Королева вздрогнула. Невыразимая боль наполнила ее сердце; она терпела крушение, как могучий корабль на крохотной гранитной скале.

— Вы отказываетесь? — прошептала она и закрыла лицо руками, чтобы не выдать своего смятения.

Андре, думая, что она подавлена горем, подошла к ней и встала на колени, как бы желая своею почтительностью смягчить рану, нанесенную ею дружбе или гордости королевы.

— Полно, что стали бы вы делать при дворе со мной, печальной, ничтожной, бедной, проклятой, от которой все бегут, ибо я, злосчастная, не сумела внушить женщинам даже легкого опасения найти во мне соперницу, а мужчинам — самой заурядной симпатии, обычной между обоими полами? Ах, ваше величество, дорогая повелительница, оставьте эту монахиню, которую и сам Бог еще не принимает, находя ее слишком несовершенной, хотя он принимает всех немощных телом и духом. Предоставьте меня моему ничтожеству, моему одиночеству; покиньте меня.
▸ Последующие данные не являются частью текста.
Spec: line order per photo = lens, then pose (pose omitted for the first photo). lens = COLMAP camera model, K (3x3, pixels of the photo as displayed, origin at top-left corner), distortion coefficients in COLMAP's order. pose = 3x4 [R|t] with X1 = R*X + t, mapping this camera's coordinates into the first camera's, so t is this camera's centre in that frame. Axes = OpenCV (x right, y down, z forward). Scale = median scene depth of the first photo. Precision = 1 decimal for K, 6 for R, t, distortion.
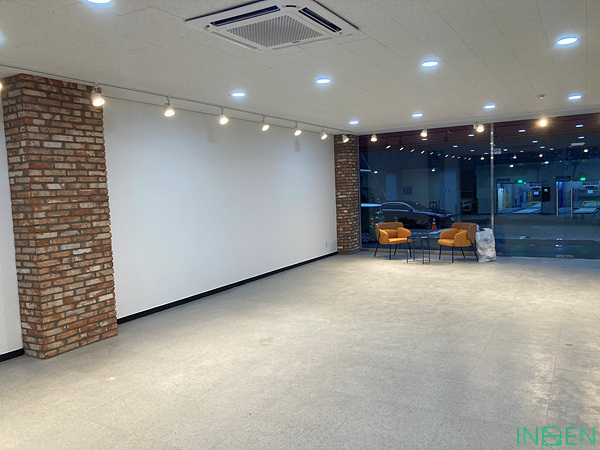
lens RADIAL K [[496.4, 0, 322.6], [0, 496.4, 223.9], [0, 0, 1]] dist [0.015784, 0.012278]
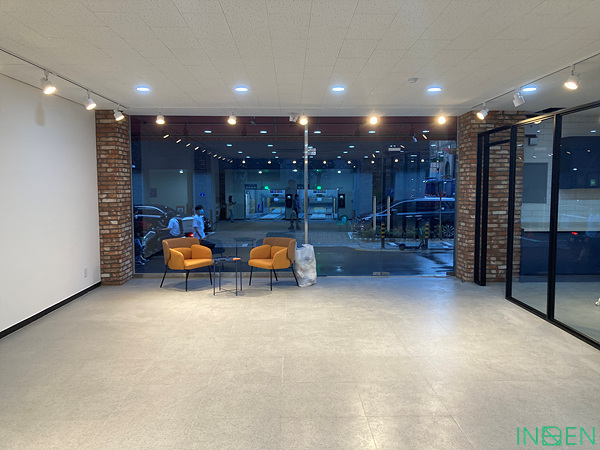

— Ах, то положение, которое я хотела предложить вам, — сказала королева, поднимая глаза, — сводит на нет все унижения, на которые вы жалуетесь! Брак, о котором идет речь, сделал бы вас одною из знатнейших дам во Франции.

— Брак!.. — пролепетала изумленная Андре.

— Вы отказываетесь? — сказала королева, все более теряя надежду.

— О да! Я отказываюсь, я отказываюсь!

— Андре… — начала королева.

— Я отказываюсь, ваше величество, отказываюсь.

Тогда Мария Антуанетта, сердце которой мучительно сжалось, решила приступить к мольбам. Но в ту минуту, когда королева нерешительно приподнималась с места, вся дрожа, в растерянности, не зная, с чего начать, Андре преградила ей дорогу. Она удержала королеву за платье, думая, что та хочет уехать.

— Ваше величество, — сказала она, — окажите мне великую милость сообщить имя того человека, который согласен иметь меня подругой жизни. Я столько терпела в жизни унижений, что имя этого великодушного человека…

Она улыбнулась с мучительной иронией и продолжала:

— Имя его будет целительным бальзамом, которым я отныне буду врачевать раны своей гордости.